After a few rounds of cards, we walked back to the "center" of town (or so it seemed) for dinner, and got delicious and expensive fish and french fries -- a bit of a splurge. It was so beautiful and peaceful there! It's peaceful here, too, but there are just more people around, all the time -- not crowded at all. Just people. Juara was much more desolate. This morning we woke up early because of the heat in our hut, got breakfast, and hiked back home, which seemed much harder, although in this direction we were walking UP the steep road and DOWN the cement stairs, which was probably less tiring -- not counting the way our muscles were already feeling after yesterday!

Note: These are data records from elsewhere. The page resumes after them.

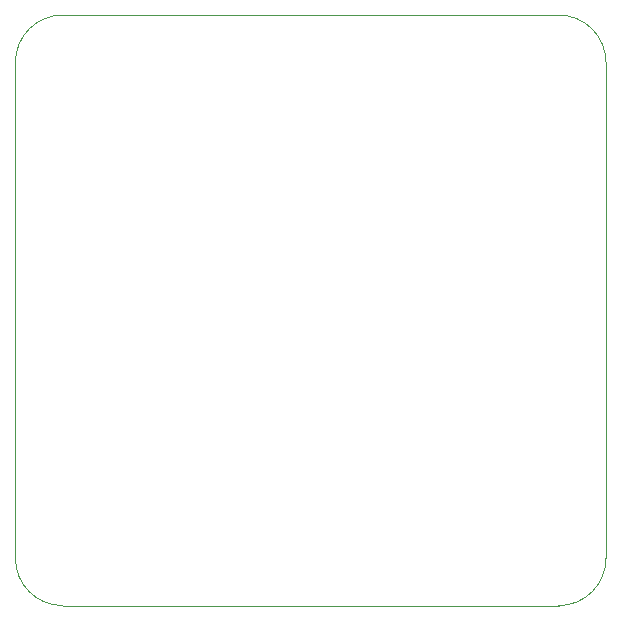
<source format=gbr>
G04 #@! TF.GenerationSoftware,KiCad,Pcbnew,(5.1.5)-3*
G04 #@! TF.CreationDate,2019-12-17T14:01:47+01:00*
G04 #@! TF.ProjectId,HadesMicroJLCPCB,48616465-734d-4696-9372-6f4a4c435043,rev?*
G04 #@! TF.SameCoordinates,Original*
G04 #@! TF.FileFunction,Profile,NP*
%FSLAX46Y46*%
G04 Gerber Fmt 4.6, Leading zero omitted, Abs format (unit mm)*
G04 Created by KiCad (PCBNEW (5.1.5)-3) date 2019-12-17 14:01:47*
%MOMM*%
%LPD*%
G04 APERTURE LIST*
%ADD10C,0.100000*%
G04 APERTURE END LIST*
D10*
X24000000Y-70000000D02*
G75*
G02X20000000Y-66000000I0J4000000D01*
G01*
X24000000Y-70000000D02*
X66000000Y-70000000D01*
X24000000Y-20000000D02*
X66000000Y-20000000D01*
X20000000Y-66000000D02*
X20000000Y-24000000D01*
X70000000Y-24000000D02*
X70000000Y-66000000D01*
X70000000Y-66000000D02*
G75*
G02X66000000Y-70000000I-4000000J0D01*
G01*
X66000000Y-20000000D02*
G75*
G02X70000000Y-24000000I0J-4000000D01*
G01*
X20000000Y-24000000D02*
G75*
G02X24000000Y-20000000I4000000J0D01*
G01*
M02*

</source>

We were dripping with sweat after about 5 minutes of walking, and made it home completely drenched! As I said to Christine, "Why shower? We're all wet!" Then I promptly took a shower. Now I'll have air-conditioning (aircon, which is its own word here) for one more lovely night, then I will move to Johan's, the "resort" where we spent our first two weeks, and I'll live in my own private non AC hut for the last week here. Next Saturday our plan is to leave Tioman and head to Singapore for a few days, just for the fun of it. (Christine and I took a two-day trip to Singapore last week, which was so much fun! We got to see Indiana Jones and have real movie popcorn and root beer, and we bought -- wait for it -- double stuf oreos!) This time it will be Analisa and Maddy with me, and possibly Greg. After Singapore, we'll make our way by bus to Kuala Lumpur, where we'll stay for another few days before we fly to China and return to tour -- again, a few days early to allow for any travel problems. Then the tour begins again! After this extended hiatus, though it has been amazing, I think we're all very excited to begin performing again!